(Source document):
We estimate the penetrance of LQTS for KCNH2 T174P is 9%. We are unaware of any observations of this variant in individuals. T174P is not present in gnomAD. We have tested the trafficking efficiency of this variant, 144% of WT with a standard error of 15%; in our analysis we used SE < 20% as 'high quality'. Approximately below 50% of WT is considered PS3 moderate and below 30% is PS3 strong. T174P has not been functionally characterized. This residue is located in a Mild_Hotspot region for LQT2. In silico predictions, functional data (if available), and location in structure are equivalent to observing 0 individuals with LQT2 and 10 unaffected individuals.These data combined with observations of carriers lead us to estimate the LQTS penetrance for KCNQ1 T174P around 9% (0/10).

PROVEAN	PolyPhen-2	BLAST-PSSM	REVEL	Penetrance Density (%)

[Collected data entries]
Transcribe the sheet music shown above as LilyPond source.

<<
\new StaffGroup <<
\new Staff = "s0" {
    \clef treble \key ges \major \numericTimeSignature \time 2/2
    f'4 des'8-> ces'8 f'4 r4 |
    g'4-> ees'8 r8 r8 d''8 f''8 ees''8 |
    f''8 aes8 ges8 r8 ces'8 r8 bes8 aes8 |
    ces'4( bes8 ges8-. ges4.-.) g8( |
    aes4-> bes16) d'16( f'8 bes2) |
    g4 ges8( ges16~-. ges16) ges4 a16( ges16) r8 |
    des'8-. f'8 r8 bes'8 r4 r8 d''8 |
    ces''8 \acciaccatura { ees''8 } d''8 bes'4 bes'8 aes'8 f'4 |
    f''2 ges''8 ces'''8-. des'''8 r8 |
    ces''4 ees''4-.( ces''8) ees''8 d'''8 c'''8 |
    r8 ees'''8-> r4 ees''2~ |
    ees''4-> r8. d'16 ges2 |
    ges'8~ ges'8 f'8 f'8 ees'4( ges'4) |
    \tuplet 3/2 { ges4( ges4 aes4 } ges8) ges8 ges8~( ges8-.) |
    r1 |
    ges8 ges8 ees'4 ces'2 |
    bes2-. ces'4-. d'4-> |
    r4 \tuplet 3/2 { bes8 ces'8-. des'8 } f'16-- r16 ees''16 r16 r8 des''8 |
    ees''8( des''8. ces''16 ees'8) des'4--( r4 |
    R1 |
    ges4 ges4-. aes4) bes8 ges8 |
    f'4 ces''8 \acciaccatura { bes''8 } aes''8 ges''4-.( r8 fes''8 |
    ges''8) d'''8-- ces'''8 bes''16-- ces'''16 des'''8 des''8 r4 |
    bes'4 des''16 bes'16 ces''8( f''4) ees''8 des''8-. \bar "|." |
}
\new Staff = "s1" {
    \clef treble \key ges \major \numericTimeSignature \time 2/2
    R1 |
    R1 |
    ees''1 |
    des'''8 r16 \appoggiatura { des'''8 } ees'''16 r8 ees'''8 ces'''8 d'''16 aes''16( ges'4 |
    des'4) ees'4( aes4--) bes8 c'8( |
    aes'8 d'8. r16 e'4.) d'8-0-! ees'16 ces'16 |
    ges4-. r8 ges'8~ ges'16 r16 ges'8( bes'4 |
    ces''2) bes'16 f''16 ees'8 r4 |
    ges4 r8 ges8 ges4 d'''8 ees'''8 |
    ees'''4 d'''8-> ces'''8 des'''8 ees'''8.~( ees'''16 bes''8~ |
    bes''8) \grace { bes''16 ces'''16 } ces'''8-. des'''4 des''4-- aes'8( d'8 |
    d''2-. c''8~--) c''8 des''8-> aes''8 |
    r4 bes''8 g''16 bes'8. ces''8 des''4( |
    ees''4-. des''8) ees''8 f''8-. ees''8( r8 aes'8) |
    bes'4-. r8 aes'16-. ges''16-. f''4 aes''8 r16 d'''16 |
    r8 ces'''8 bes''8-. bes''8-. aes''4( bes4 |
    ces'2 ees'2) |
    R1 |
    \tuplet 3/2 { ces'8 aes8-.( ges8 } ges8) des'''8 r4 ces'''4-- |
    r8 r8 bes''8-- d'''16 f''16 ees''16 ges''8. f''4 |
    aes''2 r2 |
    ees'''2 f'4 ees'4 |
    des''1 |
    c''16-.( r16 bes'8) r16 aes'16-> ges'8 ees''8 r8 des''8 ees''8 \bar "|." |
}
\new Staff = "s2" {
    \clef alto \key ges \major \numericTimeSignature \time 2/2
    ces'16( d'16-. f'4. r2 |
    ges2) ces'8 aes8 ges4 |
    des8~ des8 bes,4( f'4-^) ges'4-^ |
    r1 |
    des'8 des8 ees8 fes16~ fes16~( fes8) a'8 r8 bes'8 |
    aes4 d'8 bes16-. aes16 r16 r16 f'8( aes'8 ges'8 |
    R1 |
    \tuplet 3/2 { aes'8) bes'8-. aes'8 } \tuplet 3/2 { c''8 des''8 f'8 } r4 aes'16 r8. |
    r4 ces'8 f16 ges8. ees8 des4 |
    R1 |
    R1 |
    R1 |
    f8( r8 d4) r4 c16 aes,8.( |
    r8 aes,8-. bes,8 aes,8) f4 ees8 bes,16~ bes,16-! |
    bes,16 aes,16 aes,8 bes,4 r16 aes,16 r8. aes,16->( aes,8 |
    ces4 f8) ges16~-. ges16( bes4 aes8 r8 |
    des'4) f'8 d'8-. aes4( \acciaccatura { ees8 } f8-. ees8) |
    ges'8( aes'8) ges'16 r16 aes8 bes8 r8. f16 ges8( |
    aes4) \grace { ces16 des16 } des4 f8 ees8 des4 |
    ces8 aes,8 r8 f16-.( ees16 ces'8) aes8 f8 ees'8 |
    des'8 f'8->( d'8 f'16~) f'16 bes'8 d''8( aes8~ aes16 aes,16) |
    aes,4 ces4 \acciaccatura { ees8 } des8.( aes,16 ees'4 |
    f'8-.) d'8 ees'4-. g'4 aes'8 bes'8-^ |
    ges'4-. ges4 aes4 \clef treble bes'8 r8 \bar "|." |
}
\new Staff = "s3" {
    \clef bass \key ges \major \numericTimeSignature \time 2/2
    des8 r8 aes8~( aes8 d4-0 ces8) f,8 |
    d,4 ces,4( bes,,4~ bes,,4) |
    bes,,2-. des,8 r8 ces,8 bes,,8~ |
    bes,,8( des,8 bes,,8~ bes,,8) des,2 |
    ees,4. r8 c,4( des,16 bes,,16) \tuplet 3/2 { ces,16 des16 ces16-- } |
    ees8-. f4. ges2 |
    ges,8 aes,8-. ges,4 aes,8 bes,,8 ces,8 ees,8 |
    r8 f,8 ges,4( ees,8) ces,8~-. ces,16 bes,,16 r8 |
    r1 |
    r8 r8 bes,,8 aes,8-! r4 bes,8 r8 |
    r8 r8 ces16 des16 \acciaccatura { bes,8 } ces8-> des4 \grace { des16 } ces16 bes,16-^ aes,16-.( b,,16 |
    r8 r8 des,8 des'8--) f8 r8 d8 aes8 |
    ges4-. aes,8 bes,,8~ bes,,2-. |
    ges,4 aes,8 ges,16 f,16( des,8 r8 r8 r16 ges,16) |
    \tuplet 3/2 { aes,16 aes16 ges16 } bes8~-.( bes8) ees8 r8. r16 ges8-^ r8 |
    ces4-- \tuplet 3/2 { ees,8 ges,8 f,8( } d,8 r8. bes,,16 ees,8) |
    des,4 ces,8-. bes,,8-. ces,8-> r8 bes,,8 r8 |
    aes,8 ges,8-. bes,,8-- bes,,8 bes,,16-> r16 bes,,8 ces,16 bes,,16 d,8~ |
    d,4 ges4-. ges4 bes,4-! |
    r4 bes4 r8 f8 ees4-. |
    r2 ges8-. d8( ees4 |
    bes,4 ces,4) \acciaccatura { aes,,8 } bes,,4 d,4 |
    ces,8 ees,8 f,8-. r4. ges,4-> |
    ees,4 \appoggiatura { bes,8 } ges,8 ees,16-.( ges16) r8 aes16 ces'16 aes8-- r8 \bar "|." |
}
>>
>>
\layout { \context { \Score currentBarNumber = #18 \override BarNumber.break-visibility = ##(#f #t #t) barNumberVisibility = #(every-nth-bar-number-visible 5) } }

(Parts of the exercise):
1) According to the KCNH2 T174P variant summary, what kind of region is this residue located in for LQT2?
2) Carry the KCNH2 T174P variant summary forward from the point where it stops.
You won't need the data for any of this.

(Responses by task):
1) A Mild_Hotspot region.

2)
-1.488	0.014	-2	0.547	30

PROVEAN scores less than -2 are considered deleterious. REVEL scores higher than 0.5 or 0.75 are considered likely pathogenic (higher sensitivity with the former cutoff, higher specificity with the latter cutoff). A PolyPhen-2 score of 0.85 or greater is considered likely pathogenic. BLAST-PSSM reflects the evolutionary conservation of residue substitutions, more negative numbers indicate fewer observations of the specific substitution than is expected. Penetrance density is our previously published method to calculate the average LQTS probability density in a shell of residues surrounding a residue of interest (Kroncke et al. 2019).

PubMed ID	Year	Carriers	Unaffected	LQT2	Other Disease
LITERATURE, COHORT, AND GNOMAD:	-	0	0	0	-
VARIANT FEATURES ALONE:	-	10	10	0	-

Summary totals might not agree with the literature table because of duplicate patients, which were excluded from the total counts. We do not distinguish here between multiple missense codons. Missense variants are combined across degenerate codon substitutions since codon-level data were not consistently available for curation.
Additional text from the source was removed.